The two-week proof: run the test before you sign
Embedded platforms demo well and break under real conditions, so make your pilot exercise the five questions directly:
- Run a multi-tenant test, not a single-tenant demo. Load several tenants and confirm a user in tenant A can never reach tenant B's data, with the rules defined once in the platform.
- Throw your heaviest query at it under concurrency. Confirm caching/pre-aggregation keeps response times acceptable and that one heavy tenant doesn't degrade the others.
- Verify end-user security flows to every surface — dashboards, API calls, and the AI analyst — without re-checking permissions in your app.
- Try the AI analyst on a governed metric and an out-of-scope question. Confirm it answers from certified definitions and declines or stays bounded rather than free-styling SQL.
- Build the embed you'll actually ship — iframe vs. custom components vs. raw data API — and white-label it to confirm it looks like your product.

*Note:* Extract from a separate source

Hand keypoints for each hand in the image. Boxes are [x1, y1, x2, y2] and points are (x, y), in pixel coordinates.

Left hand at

- Check that your internal BI can run on the same model, so embedded and internal numbers can't drift apart.
Start from your situation, not the feature list
The test tells you what's architecturally sound; your situation tells you what to buy. Match yourself to a row:
- You're building a customer-facing product that needs governed, multi-tenant analytics and an AI analyst: choose the AI-native platform with the semantic layer in its foundation — Cube. One model powers embedded and your internal BI, so customers and employees see the same numbers.
- Your customers are Excel-fluent finance/ops users: Sigma Embedded's spreadsheet UX is the strongest fit, with the caveat that multi-tenant embedded takes more care.

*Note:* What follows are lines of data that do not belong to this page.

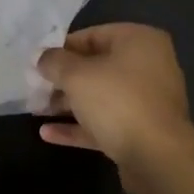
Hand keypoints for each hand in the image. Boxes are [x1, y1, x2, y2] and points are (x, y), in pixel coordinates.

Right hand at [36, 24, 193, 193]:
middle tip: (35, 87)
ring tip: (36, 110)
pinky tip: (48, 134)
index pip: (92, 35)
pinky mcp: (141, 132)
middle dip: (63, 79)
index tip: (38, 61)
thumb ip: (54, 62)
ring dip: (68, 103)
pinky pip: (105, 123)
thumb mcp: (76, 74)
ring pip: (100, 97)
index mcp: (139, 41)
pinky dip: (79, 126)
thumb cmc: (117, 101)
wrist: (158, 158)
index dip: (62, 48)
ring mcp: (146, 102)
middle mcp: (148, 67)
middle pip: (96, 67)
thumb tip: (41, 58)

- You already run Looker, ThoughtSpot, or Sisense and want to extend it: embedding what you've built can be the pragmatic move, especially with existing models and procurement in place.
- You need a customer-facing dashboard live this quarter, cheaply, at modest scale: Metabase Embedding or a newer component-based tool (Luzmo, Explo, Qrvey, Embeddable) gets you there fast — plan to revisit when multi-tenant scale, isolation, or an in-product AI analyst become requirements.

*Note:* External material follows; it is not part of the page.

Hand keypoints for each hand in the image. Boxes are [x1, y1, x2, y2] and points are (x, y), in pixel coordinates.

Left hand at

If embedded analytics and AI both matter, the deciding factor is the foundation. A governed semantic layer is what lets an AI analyst answer safely inside your product and keeps every tenant isolated by default — see why AI agents need a semantic layer and our best semantic layer for AI and BI comparison for the layer underneath.
Our verdict
For a customer-facing product that needs multi-tenant analytics, end-user security, performance under load, and an in-product AI analyst, you want the AI-native platform built on a semantic layer — that's Cube, with row-level security that flows to end users, pre-aggregation caching, and four embedded surfaces from a chat box to a fully custom UI. If your customers live in spreadsheets, Sigma Embedded is the strongest alternative; if you're already standardized on Looker, ThoughtSpot, or Sisense, extending those can be pragmatic; and if you need a simple dashboard live fast at modest scale, Metabase or a newer component tool will do — revisit when multi-tenancy, isolation, or AI become real requirements.
How we scored (and where we're biased)
This comparison is based on publicly documented capabilities of each product as of 2026, weighted toward the criteria that decide embedded builds: multi-tenancy and isolation, end-user security, performance under concurrent load, embed and white-label flexibility, whether the AI analyst is governed by a semantic layer rather than bolted on, and whether one model also serves internal BI. Categories are simplified for a side-by-side read, and vendors ship updates frequently, so confirm specifics against current documentation. As the publisher, Cube has an obvious interest here — we've tried to describe competitors fairly and to be explicit about when a different tool is the better choice.